I had just come to this trusty cafe from trying out a fancy coffee shop. Six dollar coffee. Five dollar bun. Tasted fantastic, but was terrible. Big new windows set in black window frames, bumping music, cement floor, screwed-down tables, and a chilly back patio with wooden benches. This cafe has a chilly back patio with benches. But whatever that place lacked, and it’s probably doing everything right, this place has. The shmancy joint also had its coterie of friendly gray men in baseball caps jostling with undergrads. This joint is packed nearly from open to close.
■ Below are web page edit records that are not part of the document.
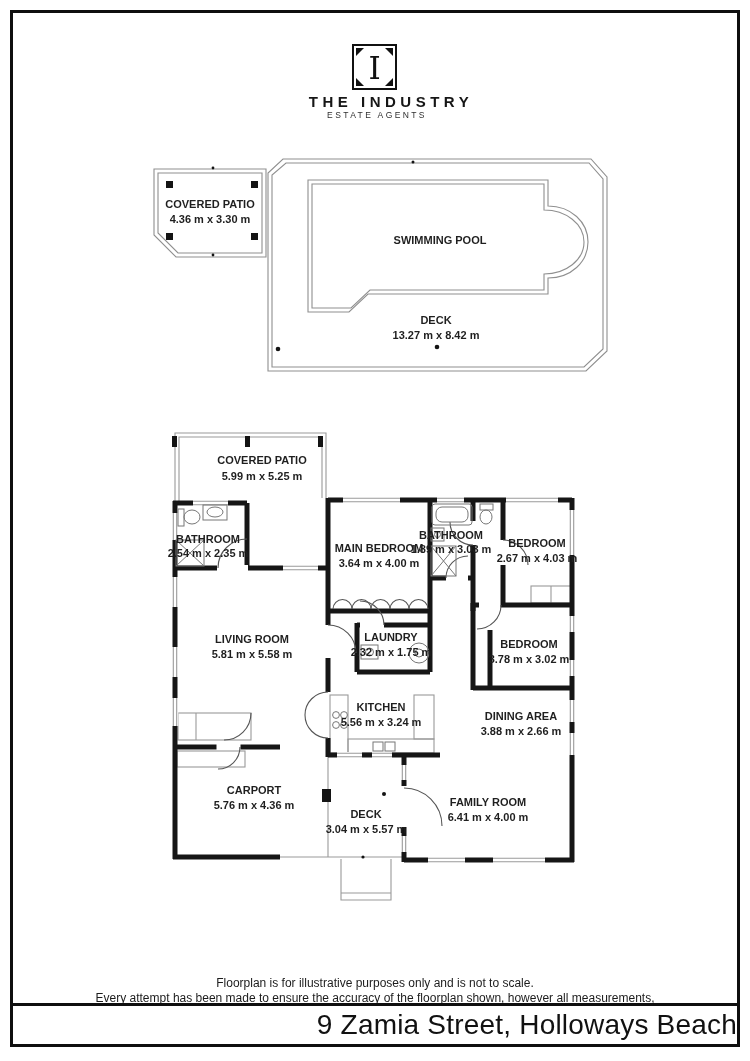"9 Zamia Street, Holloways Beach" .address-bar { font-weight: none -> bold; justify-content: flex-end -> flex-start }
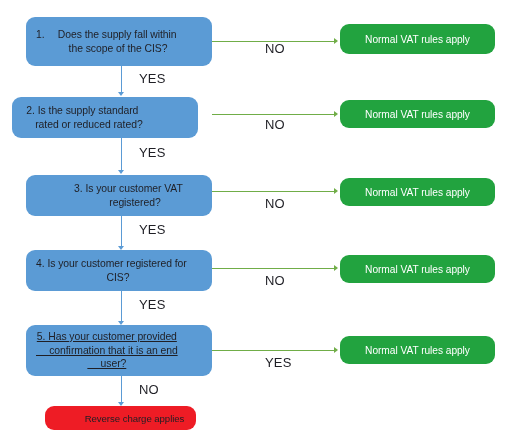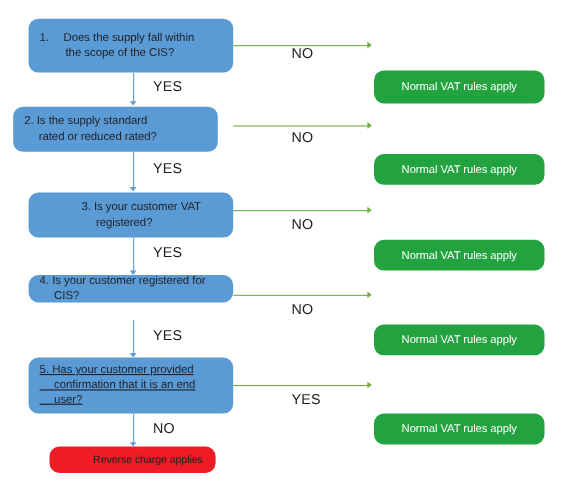"1. Does the supply fall" .node { text-align: none -> center }
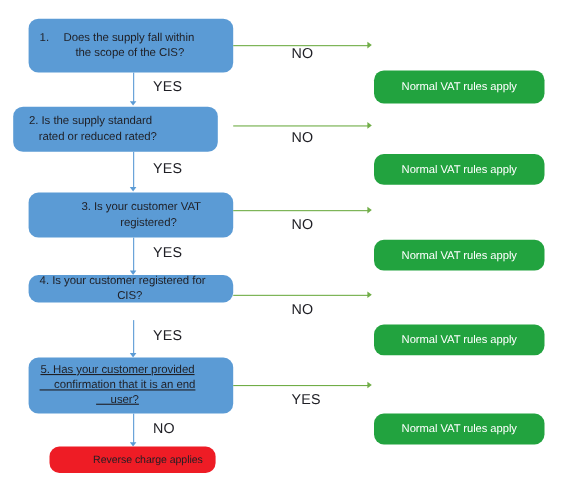"Normal VAT rules apply" .outcome-node { margin-top: 40px -> none }
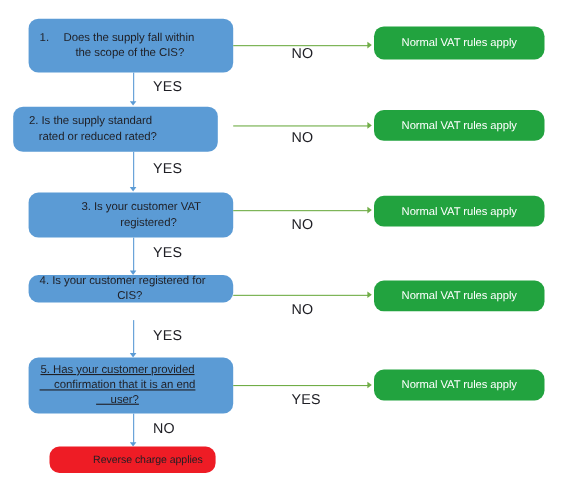"4. Is your customer registered" div.node { height: 25px -> 41px }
Fancy Coffee can’t compete with Glimmer’s Cafe. Only at Glimmer’s Cafe will a guy sidle up to you and ask, with smiles and deference, if it’s not too much a bother, about your writing equipment — he looked like Clarence the angel on It’s A Wonderful Life — and then share about his writing equipment, its iteration, the brilliance of older machines, their engineering, and then segue into philosophy, and the theory of self portraiture over centuries. In my flusterment I spilled my drink and went running for a napkin, came back, and he helped me spot off my sweater. Then he continued on, talking about cognition, language, and emotion in quadrants of the human face, and the development of mirrors since 1600, using polished steel, then convex glass and blown silver powder.
Pretty great, this guy. But chance meetings only occur with this promise at Glimmer’s. Not at Fancy Coffee with the bolted-down tables. No one makes eye contact there. At Glimmer’s, chat seems a prerequisite, an expectation. You’re as liable to cross paths with young tatted-up coeds as college professors, dog walkers, homeless and mentally fragile. While some come on a mission to disarm the bourgeoisie, and smash the state over a cup of coffee, it seems that forbears have also tried that and failed in 2016, 2013, 2008, 1997, and 1989, but Glimmer Cafe keeps on. How?
If a cafe is going to survive, it has to outlast multiple stormings of its walls. It has to survive revolution. It seems that Glimmer Cafe will not negotiate with terrorists.